What you need to do: Below are records; copy every line in them that holds the word "personenbezogenen".

Records shown:
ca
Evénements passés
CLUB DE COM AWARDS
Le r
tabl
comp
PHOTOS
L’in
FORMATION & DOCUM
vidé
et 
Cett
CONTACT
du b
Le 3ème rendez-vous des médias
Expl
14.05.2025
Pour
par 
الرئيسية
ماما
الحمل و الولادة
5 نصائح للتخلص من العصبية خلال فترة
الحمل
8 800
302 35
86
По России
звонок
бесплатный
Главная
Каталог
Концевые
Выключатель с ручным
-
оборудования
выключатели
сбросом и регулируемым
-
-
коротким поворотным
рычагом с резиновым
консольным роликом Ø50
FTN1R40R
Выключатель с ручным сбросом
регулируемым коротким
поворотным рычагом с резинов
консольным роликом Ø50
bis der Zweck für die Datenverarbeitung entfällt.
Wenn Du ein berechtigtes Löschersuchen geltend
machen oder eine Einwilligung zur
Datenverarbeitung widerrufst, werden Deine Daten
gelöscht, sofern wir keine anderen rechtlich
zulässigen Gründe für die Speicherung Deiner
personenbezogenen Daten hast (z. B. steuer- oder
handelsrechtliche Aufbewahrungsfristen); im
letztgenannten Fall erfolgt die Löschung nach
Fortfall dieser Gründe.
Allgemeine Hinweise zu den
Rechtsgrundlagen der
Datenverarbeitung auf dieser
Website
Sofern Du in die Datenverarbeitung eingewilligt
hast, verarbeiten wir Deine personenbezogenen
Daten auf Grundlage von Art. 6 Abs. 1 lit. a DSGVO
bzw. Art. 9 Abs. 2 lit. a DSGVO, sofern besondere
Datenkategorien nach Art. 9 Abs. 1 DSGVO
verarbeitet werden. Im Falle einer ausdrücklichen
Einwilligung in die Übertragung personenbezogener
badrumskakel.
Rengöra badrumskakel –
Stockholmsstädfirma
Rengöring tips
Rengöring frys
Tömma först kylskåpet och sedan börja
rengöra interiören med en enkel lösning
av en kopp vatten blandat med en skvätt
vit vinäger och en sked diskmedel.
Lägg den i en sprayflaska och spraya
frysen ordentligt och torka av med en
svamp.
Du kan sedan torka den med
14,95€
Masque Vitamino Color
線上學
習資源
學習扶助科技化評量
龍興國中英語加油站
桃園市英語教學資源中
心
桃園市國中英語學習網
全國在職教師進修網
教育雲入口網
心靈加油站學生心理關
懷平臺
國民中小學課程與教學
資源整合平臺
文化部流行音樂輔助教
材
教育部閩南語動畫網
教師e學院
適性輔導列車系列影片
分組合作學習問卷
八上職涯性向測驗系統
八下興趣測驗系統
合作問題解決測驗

...

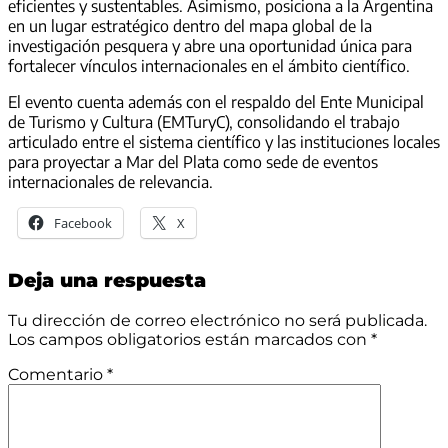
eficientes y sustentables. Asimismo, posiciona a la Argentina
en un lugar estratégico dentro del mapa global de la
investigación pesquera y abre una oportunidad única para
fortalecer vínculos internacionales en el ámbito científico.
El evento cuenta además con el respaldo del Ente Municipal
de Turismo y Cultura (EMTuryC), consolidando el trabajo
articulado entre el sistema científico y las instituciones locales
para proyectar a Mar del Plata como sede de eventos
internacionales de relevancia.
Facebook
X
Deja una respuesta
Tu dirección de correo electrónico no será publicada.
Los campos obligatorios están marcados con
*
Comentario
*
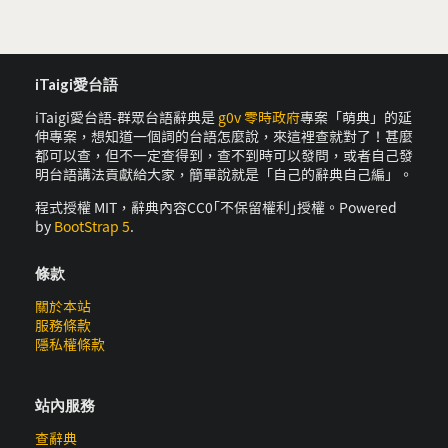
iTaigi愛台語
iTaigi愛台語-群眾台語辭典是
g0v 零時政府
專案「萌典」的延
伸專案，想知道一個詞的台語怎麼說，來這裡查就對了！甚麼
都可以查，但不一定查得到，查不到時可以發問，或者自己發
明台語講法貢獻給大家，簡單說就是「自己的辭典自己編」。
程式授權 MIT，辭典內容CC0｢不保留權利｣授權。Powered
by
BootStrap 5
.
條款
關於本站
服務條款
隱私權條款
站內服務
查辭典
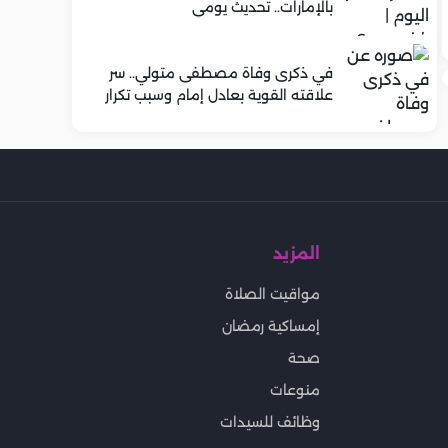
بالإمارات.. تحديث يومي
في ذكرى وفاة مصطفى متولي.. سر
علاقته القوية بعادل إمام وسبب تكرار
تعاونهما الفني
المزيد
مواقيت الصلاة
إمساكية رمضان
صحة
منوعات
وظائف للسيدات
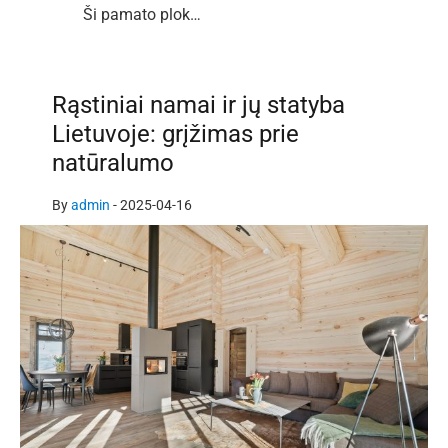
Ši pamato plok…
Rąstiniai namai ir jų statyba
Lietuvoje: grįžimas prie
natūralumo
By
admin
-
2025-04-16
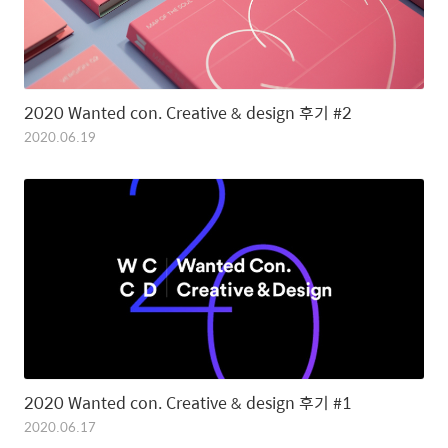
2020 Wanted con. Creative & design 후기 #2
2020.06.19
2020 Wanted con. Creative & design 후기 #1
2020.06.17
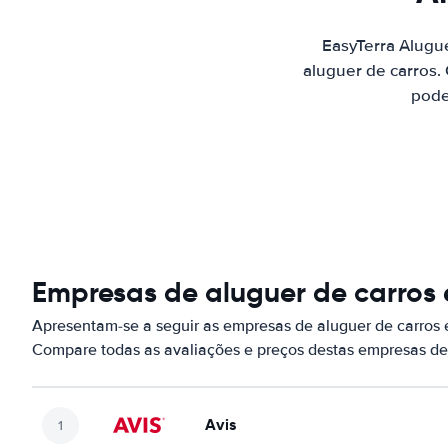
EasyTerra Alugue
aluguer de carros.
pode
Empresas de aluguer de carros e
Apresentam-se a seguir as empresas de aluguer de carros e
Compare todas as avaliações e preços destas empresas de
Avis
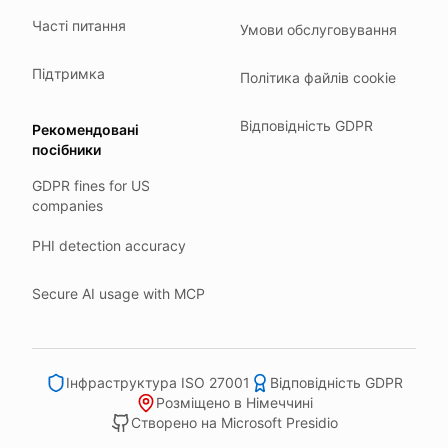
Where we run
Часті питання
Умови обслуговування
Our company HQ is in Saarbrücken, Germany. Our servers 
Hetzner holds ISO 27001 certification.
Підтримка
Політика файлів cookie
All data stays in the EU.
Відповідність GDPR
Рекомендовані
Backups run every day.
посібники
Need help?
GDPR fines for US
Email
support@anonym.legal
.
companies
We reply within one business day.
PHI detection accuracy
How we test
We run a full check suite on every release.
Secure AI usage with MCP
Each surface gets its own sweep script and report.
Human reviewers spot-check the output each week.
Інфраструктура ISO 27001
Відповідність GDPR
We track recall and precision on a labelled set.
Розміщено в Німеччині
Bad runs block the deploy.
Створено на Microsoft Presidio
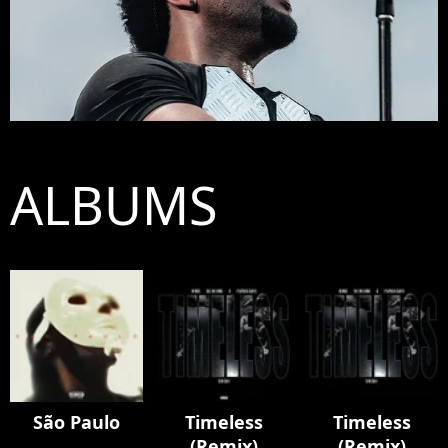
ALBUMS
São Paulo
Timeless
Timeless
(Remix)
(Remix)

Task output:
personenbezogenen Daten hast (z. B. steuer- oder
hast, verarbeiten wir Deine personenbezogenen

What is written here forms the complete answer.